Affuso氏はまた、市場調査会社のIHS Global Insightが2008年1月以降調査している国内総生産(GDP)の推移を紹介。この調査では、地球規模での景気の後退は顕著だが、2009年1月には回復に向かうと予測されていた。しかし現実には、4月まで引き続き景気は後退し、5月、6月にようやく横ばいという状況が報告されている。

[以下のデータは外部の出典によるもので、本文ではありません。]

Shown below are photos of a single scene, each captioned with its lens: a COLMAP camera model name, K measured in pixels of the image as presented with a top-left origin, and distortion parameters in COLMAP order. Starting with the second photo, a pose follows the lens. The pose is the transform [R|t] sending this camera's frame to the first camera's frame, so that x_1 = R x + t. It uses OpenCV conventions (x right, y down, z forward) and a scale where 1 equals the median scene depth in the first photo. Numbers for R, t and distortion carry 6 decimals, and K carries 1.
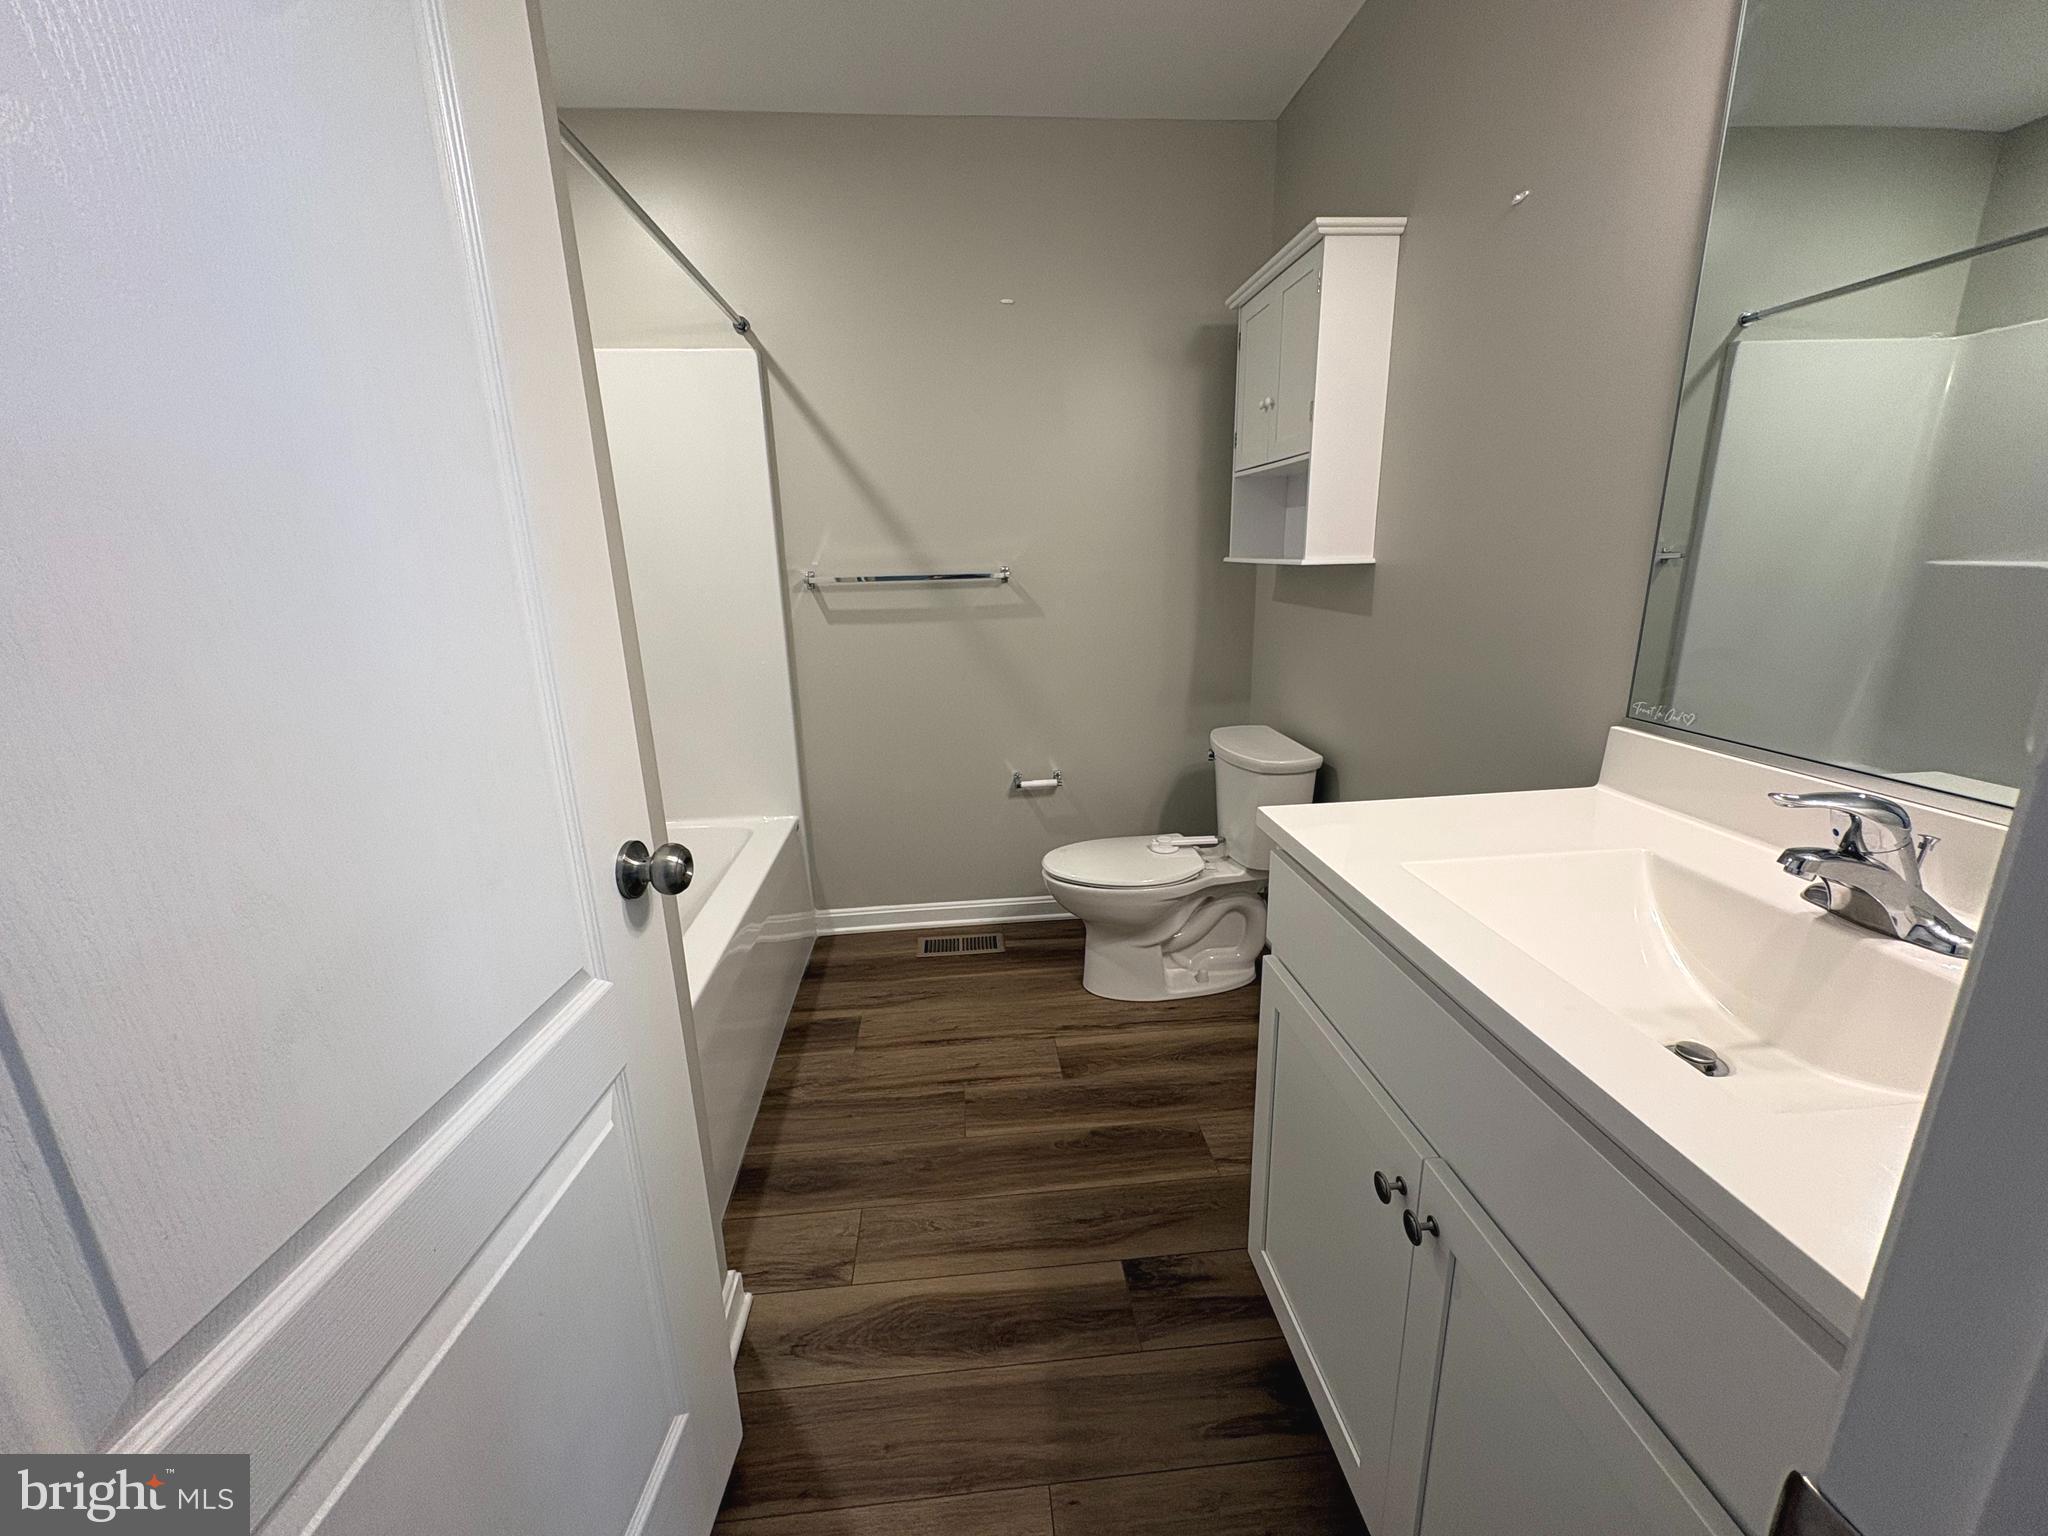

Affuso氏は、「ここで強調したいのは、景気が後退している現在だからこそ、われわれはユーザー企業のPLMにおける、より一層の効率化と生産性向上のための支援ができるということだ。これこそがシーメンスPLMが掲げるビジョンやパッションであり、われわれが提供する製品群で具現化される」と話している。
顧客のニーズを的確に捉えた最適な製品を提供
Affuso氏に続き登場したGrindstaff氏は、CAD/CAM/CAEアプリケーションを提供するデジタル製品開発ソフトウェア「NX」、デジタルマニュファクチャリングアプリケーション「Tecnomatix」、デジタルライフサイクル管理ソリューションポートフォリオ「Teamcenter」、中堅・中小企業向けのモジュール型PLM統合ソリューション「Velocity Series」で構成されるPLM製品群の最新動向についてデモを交えて紹介した。

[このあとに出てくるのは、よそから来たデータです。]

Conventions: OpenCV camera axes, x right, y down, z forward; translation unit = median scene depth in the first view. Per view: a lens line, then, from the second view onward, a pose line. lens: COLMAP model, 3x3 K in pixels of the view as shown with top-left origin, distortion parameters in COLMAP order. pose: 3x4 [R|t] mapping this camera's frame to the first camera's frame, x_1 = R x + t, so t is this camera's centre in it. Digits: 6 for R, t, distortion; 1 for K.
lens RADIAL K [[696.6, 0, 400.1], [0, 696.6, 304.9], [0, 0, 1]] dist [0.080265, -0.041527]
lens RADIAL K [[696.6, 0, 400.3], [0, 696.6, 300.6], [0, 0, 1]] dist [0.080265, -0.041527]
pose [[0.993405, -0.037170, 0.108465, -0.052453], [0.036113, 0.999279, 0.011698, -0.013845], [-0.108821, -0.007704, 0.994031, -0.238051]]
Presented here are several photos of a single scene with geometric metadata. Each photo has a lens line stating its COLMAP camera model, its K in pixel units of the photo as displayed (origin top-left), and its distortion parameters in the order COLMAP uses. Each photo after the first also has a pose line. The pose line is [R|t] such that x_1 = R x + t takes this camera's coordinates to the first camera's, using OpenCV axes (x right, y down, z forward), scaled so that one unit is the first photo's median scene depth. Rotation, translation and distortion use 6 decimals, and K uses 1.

Grindstaff氏は、「景気が後退していることは紛れもない事実であり、この状況下でビジネスを加速していくためには大きく2つの取り組みが必要。まず顧客のニーズを的確に捉えた最適な製品を提供すること。もうひとつが最適な製品を使用して適切なシステムを構築し、効率化と生産性向上を実現することだ。さらにその価値を持続可能にしなければならない」と話す。
同氏はまた、「製品群は、顧客に対して、適切なタイミング、機能、性能、スタイル、価格で提供しなければならない。しかも(Affusoが話した通り)製品提供には、ビジョンやパッションも必要になる。また、顧客のモノ作りの工程において、高い可用性、信頼性、品質、持続可能性を実現しながらコストを低減するための支援も不可欠になる」と話す。
シーメンスPLMではそのための取り組みとして、「デジタルデザインオートメーション」「ナレッジマネージメント」「総合的に多分野をサポートできる仕組みの提供」「デジタルコラボレーションバックボーン」「IT分野での持続可能性」――という5つの基本要素で実現されるデジタルエンタープライズを提唱している。